According to Moody’s Investor Service, Burch’s fashion business reached $1.6 billion in sales in 2021 and industry sources expect the five fragrances to reach $15 million globally in their first year on the market.
As for the enduring popularity of the Japanese brands Shiseido and Clé de Peau Beauté in the U.S., Gee believes it is attributed to their unique position in the market. “There is an aspect of the quality and the innovation, but Japanese beauty is another thing that we can bring uniquely to this marketplace.”
In particular, the financial results showed that sales of Clé de Peau Beauté were strong thanks to an on-trend digital marketing strategy that includes the appointment of new U.S. skin care ambassadors Diana Silvers, Dakota Fanning and Ella Balinska and tapping Martha Stewart to front the brand’s debut TikTok campaign. It was an instant sensation.
Gee also heads up global M&A for Shiseido, assessing new opportunities across all geographies. “In my M&A role, my job is to look at everything. I think one of the things that makes Tory Burch relevant for us is that it’s an iconic lifestyle brand and so for us, we look for things that have that type of power and so we would have to measure those on an asset-by-asset basis.”

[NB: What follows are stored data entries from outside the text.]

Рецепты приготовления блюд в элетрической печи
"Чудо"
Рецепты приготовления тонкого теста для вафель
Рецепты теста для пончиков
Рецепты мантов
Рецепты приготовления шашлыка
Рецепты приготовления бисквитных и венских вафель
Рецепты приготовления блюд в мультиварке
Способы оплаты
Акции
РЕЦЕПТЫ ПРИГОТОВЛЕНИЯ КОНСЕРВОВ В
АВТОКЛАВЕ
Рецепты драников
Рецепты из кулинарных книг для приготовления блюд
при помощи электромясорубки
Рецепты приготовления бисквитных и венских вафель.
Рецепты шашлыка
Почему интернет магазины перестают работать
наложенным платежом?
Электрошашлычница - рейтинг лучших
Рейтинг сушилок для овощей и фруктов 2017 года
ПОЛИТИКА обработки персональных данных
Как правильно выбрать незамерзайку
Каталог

Expanding further on M&A opportunities in the current market, he said: “I think if you look at our portfolio, we got a little smaller. That creates further white space opportunity.”

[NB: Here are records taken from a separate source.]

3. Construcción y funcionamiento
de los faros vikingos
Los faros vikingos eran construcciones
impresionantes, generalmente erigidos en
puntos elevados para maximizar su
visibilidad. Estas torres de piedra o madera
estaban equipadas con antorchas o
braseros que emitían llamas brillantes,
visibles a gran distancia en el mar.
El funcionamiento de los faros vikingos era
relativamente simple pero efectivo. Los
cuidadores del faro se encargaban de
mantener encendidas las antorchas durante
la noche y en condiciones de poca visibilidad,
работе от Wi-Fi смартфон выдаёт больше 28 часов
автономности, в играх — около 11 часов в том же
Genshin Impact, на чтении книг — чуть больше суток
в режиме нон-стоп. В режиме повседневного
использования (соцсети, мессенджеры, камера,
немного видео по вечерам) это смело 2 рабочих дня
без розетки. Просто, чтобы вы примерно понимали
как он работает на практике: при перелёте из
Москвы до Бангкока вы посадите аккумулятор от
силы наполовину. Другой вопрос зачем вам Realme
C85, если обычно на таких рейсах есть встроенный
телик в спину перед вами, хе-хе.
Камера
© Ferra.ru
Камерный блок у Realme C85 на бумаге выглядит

Last year, private equity firm Advent International signed a deal to buy BareMinerals, Laura Mercier and Buxom from Shiseido Americas for $700 million as the company shed assets to focus on core categories, including skin care. It also sold its personal care assets to CVC.
For now, while Gee said the math is in its favor as the U.S. is such a huge beauty market, he is also eyeing opportunities around the globe, especially in untapped markets. Brazil, for example, holds great potential. “We probably can do more in Brazil,” he said. “We’re studying that very much. We have fantastic rankings and branches of Shiseido and Nars already. We’re top-ranked at Sephora and we have a great partnership there. Prestige is a bit of a smaller segment and the way they define it, I think there’s certainly ways of looking at how to capture consumers in a market like that that aren’t necessarily accessible to a Sephora or accessible to other brick-and-mortar opportunities.”

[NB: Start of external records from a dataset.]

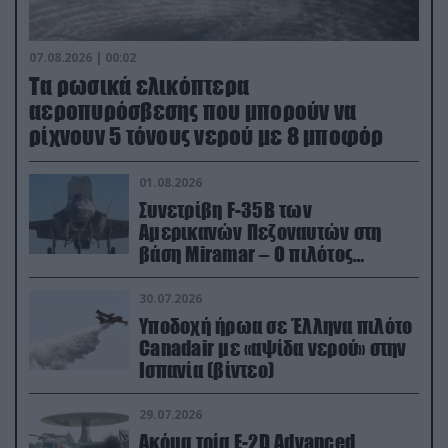
07.08.2026 | 00:02
Τα ρωσικά ελικόπτερα
αεροπυρόσβεσης που μπορούν να
ρίχνουν 5 τόνους νερού με 8 μποφόρ
01.08.2026
Συνετρίβη F-35B των
Αμερικανών Πεζοναυτών στη
βάση Miramar – Ο πιλότος
εκτινάχθηκε εγκαίρως
30.07.2026
Υποδοχή ήρωα σε Έλληνα πιλότο
Canadair με «αψίδα νερού» στην
Ισπανία (βίντεο)
29.07.2026
Ακόμα τρία E-2D Advanced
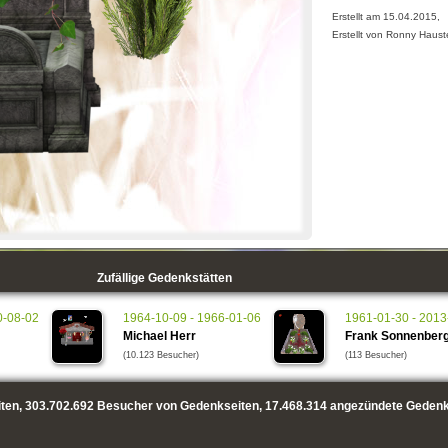
Erstellt am 15.04.2015,
Erstellt von Ronny Haust
Zufällige Gedenkstätten
0-08-02
1964-10-09 - 1966-01-06
1961-01-30 - 2013
Michael Herr
Frank Sonnenber
(10.123 Besucher)
(113 Besucher)
ten,
303.702.692
Besucher von Gedenkseiten,
17.468.314
angezündete Gedenk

As for the challenges that lie ahead, Gee concluded that when you’re constrained due to external factors, whether they’re geopolitical or not, what drives the company at the end of the day is it still wants to deliver for consumers and has a purpose as an organization.
“There’s some economic challenges going on that are external factors. Inflation being one, the global supply chain having an impact on many and I would say the fight for talent. I think that’s very common not only in our sector, but across all sectors,” he said. “What really becomes important is to have a purpose as an organization to keep people bound together. And for me, there’s this great opportunity to really strengthen that even further. One of the great things about Shiseido is that we’re a people first organization and that’s not just a local market level. That’s at a global level, from Tokyo to New York to Paris, to Singapore. That to me, means something.
“And as long as we continue to live it, even in difficult times,” he continued, “that’s where you have the opportunity to demonstrate it most.”